**Required work**. In the lines between the one containing "2016 Jeep Compass Latitude FWD" and the one containing "and finally back", inclusive, change "elementary school" to "middle school" and give those lines back with nothing else altered. Omit the pictures from your answer.

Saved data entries
*** Begin section ***

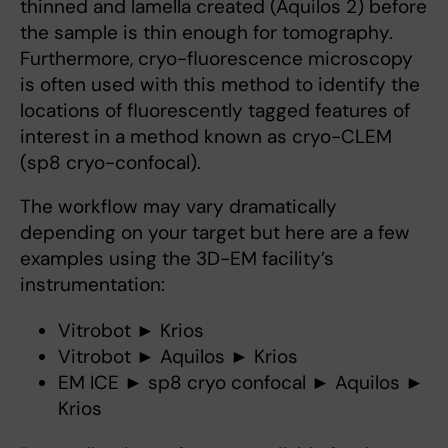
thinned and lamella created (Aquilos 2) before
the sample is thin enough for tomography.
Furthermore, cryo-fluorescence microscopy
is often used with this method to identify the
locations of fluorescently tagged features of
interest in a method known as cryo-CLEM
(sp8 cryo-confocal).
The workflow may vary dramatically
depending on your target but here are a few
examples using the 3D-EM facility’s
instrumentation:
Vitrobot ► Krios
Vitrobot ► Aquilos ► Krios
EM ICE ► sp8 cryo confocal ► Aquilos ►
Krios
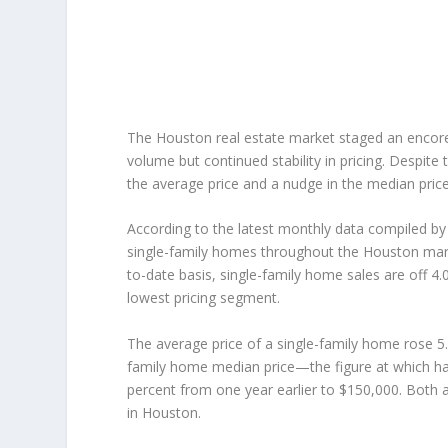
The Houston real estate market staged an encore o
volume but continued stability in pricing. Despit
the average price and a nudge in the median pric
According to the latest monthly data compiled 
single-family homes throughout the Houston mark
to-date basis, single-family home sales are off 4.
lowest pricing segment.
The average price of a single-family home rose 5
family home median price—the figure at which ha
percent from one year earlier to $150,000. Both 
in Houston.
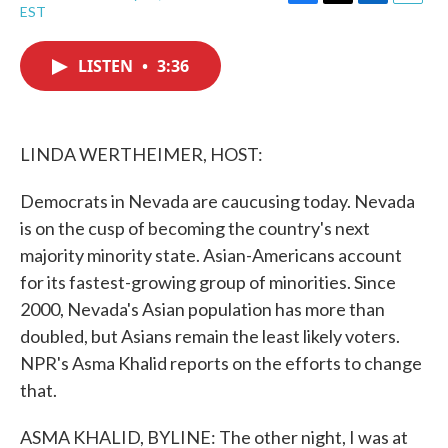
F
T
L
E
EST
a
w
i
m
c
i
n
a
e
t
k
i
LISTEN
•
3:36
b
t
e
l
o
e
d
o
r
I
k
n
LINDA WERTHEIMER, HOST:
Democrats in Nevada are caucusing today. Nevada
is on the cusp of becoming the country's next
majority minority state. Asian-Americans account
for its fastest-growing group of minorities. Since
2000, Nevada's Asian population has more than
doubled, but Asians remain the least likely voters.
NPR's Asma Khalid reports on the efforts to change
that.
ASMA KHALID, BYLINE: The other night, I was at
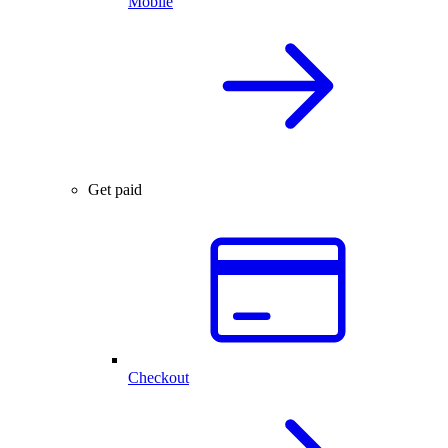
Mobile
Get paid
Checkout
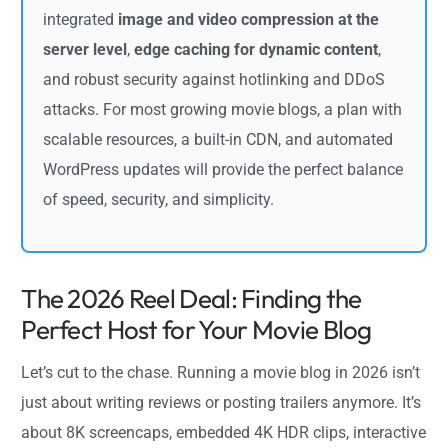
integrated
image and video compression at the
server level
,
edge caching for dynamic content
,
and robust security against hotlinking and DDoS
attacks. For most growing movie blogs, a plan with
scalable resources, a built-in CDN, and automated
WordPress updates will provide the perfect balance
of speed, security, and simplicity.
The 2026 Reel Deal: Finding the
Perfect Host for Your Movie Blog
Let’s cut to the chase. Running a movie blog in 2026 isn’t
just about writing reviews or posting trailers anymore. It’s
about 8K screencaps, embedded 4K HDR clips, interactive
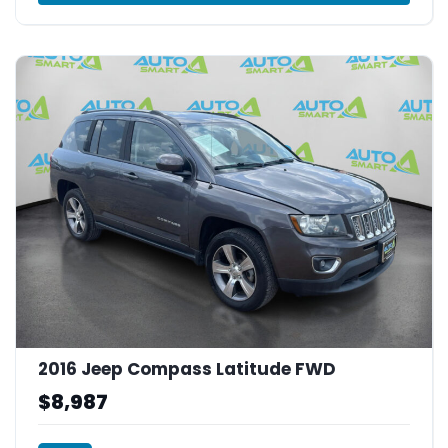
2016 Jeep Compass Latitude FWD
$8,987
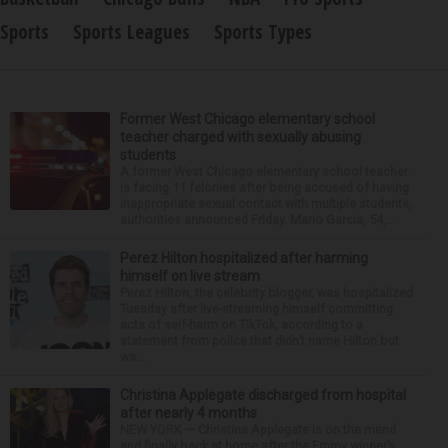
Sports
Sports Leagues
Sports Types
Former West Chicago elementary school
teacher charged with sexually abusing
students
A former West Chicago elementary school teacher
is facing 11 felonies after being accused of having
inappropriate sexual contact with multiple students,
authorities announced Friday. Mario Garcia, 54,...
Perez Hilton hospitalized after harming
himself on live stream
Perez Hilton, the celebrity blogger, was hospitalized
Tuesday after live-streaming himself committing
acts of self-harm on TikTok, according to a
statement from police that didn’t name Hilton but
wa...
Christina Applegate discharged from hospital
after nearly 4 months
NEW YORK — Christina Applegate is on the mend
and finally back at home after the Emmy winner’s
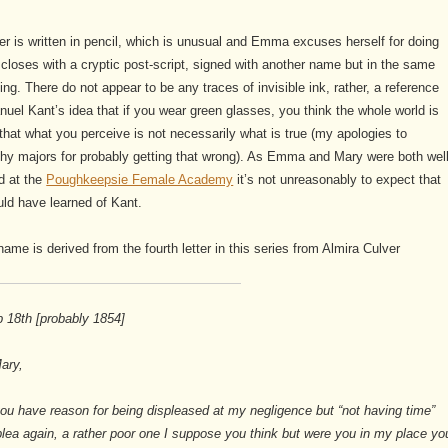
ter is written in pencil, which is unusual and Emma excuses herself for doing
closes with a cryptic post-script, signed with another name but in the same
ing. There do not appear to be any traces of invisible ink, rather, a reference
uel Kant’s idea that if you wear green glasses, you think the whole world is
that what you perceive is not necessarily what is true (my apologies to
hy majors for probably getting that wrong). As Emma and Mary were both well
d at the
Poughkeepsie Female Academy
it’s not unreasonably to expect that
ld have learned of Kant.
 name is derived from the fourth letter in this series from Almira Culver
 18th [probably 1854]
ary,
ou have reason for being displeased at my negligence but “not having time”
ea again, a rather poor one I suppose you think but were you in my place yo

*** End section ***
*** Begin section ***

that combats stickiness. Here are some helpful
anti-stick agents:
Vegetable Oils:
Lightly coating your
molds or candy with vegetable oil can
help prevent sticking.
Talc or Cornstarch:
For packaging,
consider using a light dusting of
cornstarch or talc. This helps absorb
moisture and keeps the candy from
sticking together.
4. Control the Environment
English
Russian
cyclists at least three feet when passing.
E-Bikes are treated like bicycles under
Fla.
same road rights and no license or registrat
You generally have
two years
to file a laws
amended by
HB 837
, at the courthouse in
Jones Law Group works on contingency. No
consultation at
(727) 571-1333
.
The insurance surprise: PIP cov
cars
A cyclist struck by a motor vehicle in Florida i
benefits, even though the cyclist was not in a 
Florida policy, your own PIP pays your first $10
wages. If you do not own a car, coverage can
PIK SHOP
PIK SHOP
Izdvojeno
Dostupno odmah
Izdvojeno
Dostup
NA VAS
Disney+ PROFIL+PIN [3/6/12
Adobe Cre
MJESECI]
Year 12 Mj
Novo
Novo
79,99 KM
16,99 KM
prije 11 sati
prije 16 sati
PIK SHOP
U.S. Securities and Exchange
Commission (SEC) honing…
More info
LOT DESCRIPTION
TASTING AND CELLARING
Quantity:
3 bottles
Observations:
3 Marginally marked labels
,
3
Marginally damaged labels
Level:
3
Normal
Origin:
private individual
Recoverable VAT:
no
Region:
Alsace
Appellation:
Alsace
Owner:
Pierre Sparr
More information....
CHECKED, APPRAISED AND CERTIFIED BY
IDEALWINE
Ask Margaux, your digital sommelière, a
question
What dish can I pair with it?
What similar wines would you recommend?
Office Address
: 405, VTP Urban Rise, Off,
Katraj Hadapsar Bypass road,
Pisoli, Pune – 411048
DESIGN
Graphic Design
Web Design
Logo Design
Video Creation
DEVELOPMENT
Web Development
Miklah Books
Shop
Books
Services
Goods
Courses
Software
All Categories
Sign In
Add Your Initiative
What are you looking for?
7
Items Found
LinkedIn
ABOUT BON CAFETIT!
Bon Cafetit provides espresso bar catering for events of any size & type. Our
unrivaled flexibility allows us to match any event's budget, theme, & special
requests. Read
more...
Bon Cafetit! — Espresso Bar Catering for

*** End section ***

**Answer space**.
2016 Jeep Compass Latitude FWD
$8,987
Sports
Sports Leagues
Sports Types
Former West Chicago middle school
teacher charged with sexually abusing
students
A former West Chicago middle school teacher
is facing 11 felonies after being accused of having
inappropriate sexual contact with multiple students,
authorities announced Friday. Mario Garcia, 54,...
Perez Hilton hospitalized after harming
himself on live stream
Perez Hilton, the celebrity blogger, was hospitalized
Tuesday after live-streaming himself committing
acts of self-harm on TikTok, according to a
statement from police that didn’t name Hilton but
wa...
Christina Applegate discharged from hospital
after nearly 4 months
NEW YORK — Christina Applegate is on the mend
and finally back at home after the Emmy winner’s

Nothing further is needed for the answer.